• **ACTIVITY**
Using the listing below, copy exactly the lines from the one containing "This practice is currently" to the one containing "Scope: how many", both lines included, and no others.

━━ PROVIDED INFORMATION ━━

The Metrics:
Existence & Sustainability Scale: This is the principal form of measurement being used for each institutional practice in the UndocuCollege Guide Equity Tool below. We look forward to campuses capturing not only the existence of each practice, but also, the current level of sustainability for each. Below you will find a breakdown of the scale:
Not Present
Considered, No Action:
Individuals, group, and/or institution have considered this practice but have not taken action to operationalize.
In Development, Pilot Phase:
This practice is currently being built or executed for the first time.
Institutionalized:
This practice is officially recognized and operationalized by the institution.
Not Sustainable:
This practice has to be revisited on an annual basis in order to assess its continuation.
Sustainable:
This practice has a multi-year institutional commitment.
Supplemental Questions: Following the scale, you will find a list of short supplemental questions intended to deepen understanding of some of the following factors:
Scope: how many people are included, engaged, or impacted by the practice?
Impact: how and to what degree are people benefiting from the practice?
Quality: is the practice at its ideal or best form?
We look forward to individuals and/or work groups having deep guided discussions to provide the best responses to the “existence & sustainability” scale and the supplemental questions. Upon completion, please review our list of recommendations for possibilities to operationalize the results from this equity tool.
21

━━━
━━ PROVIDED INFORMATION ━━

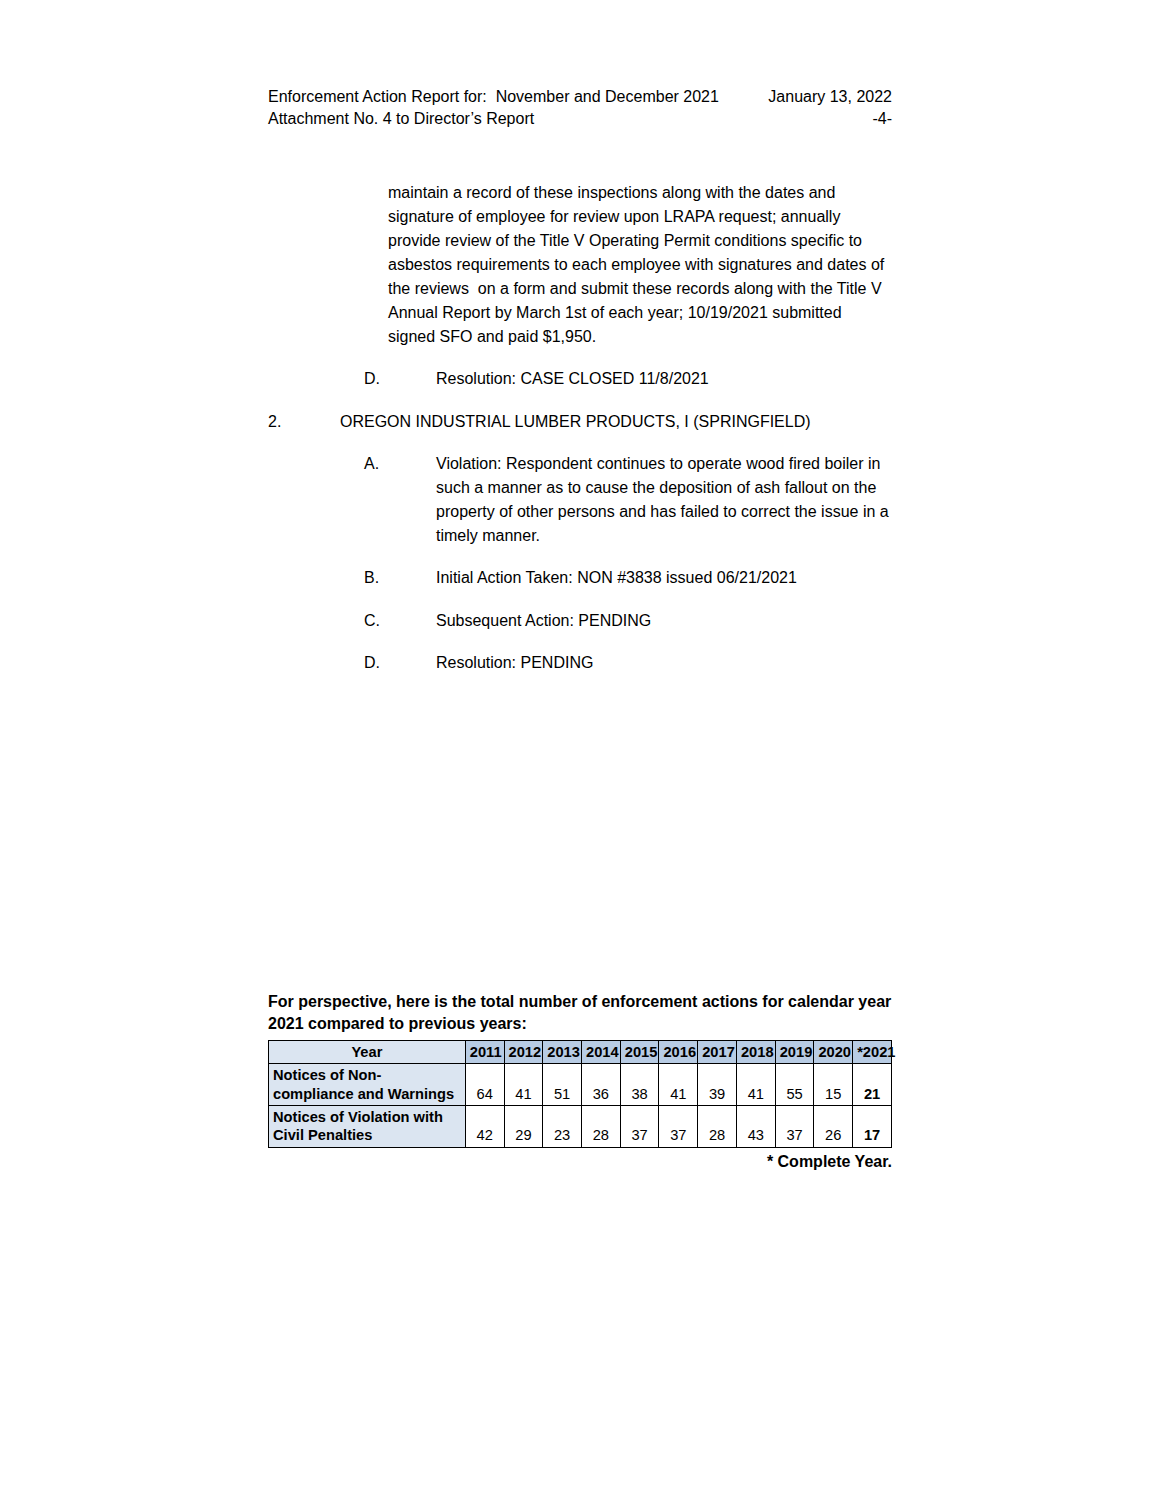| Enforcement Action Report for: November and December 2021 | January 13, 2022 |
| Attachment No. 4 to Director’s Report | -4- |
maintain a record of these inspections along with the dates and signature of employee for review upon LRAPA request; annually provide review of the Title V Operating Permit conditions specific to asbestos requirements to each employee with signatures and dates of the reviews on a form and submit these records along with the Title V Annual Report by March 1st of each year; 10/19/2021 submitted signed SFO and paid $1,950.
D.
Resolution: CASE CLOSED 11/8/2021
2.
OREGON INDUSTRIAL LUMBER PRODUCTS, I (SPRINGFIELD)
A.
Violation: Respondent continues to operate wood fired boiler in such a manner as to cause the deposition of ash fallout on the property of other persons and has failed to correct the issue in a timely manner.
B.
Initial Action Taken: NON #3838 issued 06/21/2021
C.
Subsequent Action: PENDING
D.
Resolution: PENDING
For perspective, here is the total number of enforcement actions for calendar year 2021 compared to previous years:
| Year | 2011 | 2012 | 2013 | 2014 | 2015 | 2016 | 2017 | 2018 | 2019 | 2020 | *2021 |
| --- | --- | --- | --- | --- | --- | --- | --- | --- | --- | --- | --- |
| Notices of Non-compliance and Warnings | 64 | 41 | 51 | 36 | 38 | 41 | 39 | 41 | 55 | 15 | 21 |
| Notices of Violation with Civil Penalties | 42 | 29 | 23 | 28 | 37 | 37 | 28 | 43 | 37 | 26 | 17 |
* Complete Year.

━━━
━━ PROVIDED INFORMATION ━━

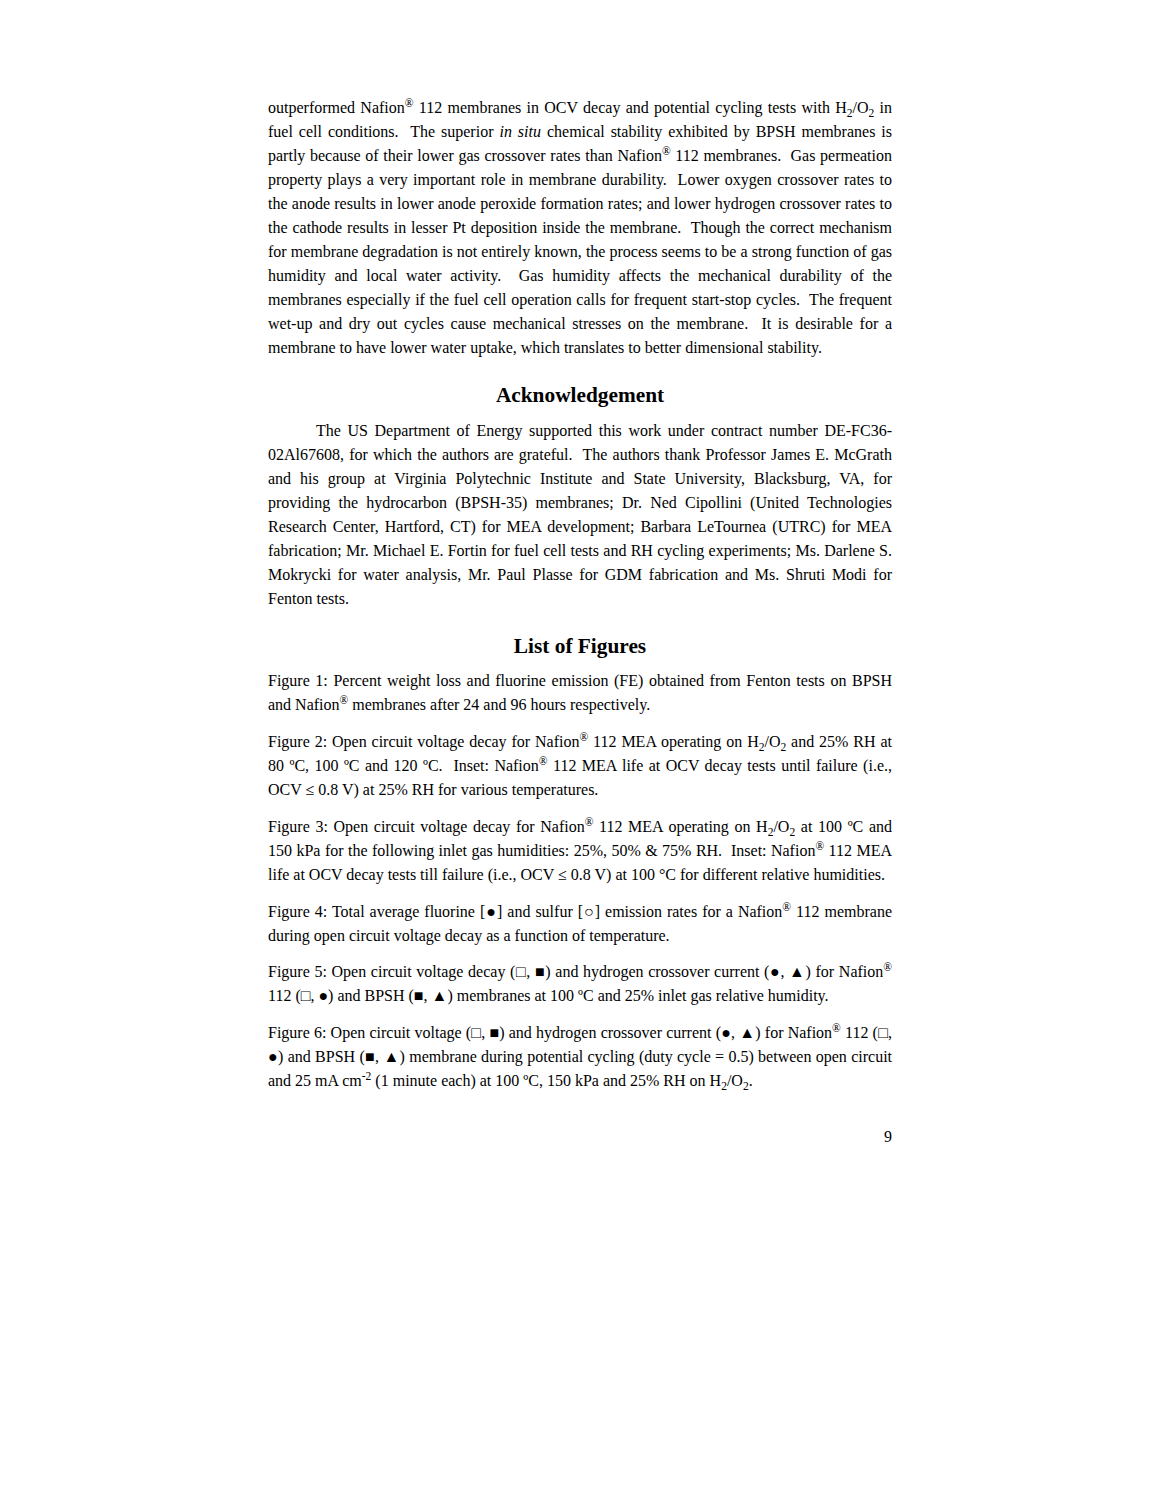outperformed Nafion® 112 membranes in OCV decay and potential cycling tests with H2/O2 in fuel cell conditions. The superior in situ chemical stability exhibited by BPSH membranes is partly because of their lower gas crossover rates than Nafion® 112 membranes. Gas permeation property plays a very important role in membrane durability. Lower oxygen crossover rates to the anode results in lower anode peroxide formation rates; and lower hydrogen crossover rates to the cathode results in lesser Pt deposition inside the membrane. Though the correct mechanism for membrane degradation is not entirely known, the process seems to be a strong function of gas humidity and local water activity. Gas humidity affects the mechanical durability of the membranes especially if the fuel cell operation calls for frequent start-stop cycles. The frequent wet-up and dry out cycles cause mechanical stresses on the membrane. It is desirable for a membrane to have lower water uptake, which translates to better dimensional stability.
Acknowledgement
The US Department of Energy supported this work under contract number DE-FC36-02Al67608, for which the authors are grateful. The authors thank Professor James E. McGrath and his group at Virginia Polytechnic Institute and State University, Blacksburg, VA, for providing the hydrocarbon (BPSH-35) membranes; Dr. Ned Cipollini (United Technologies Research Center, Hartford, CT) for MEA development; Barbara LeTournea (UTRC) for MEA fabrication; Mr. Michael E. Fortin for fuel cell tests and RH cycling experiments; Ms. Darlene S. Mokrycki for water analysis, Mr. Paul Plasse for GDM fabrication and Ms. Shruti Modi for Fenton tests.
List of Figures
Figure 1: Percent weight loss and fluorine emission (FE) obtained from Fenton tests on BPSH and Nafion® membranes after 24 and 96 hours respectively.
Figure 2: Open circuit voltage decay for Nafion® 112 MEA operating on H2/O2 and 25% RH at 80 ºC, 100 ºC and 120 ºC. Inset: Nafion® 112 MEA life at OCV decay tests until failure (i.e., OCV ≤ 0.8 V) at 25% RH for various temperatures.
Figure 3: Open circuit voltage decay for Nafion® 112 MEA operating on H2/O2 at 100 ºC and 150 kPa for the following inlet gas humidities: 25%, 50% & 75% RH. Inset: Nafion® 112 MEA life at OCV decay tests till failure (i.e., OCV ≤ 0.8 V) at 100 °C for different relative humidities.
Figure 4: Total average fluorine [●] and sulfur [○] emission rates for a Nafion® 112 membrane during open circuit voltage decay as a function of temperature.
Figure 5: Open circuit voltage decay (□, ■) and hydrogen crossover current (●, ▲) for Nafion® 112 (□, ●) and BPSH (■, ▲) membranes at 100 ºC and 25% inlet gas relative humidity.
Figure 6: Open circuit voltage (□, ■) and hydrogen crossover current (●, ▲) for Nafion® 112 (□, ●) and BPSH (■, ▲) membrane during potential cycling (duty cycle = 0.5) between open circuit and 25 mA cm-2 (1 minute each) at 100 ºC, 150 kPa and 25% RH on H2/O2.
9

━━━

• **OUTPUT**
This practice is currently being built or executed for the first time.
Institutionalized:
This practice is officially recognized and operationalized by the institution.
Not Sustainable:
This practice has to be revisited on an annual basis in order to assess its continuation.
Sustainable:
This practice has a multi-year institutional commitment.
Supplemental Questions: Following the scale, you will find a list of short supplemental questions intended to deepen understanding of some of the following factors:
Scope: how many people are included, engaged, or impacted by the practice?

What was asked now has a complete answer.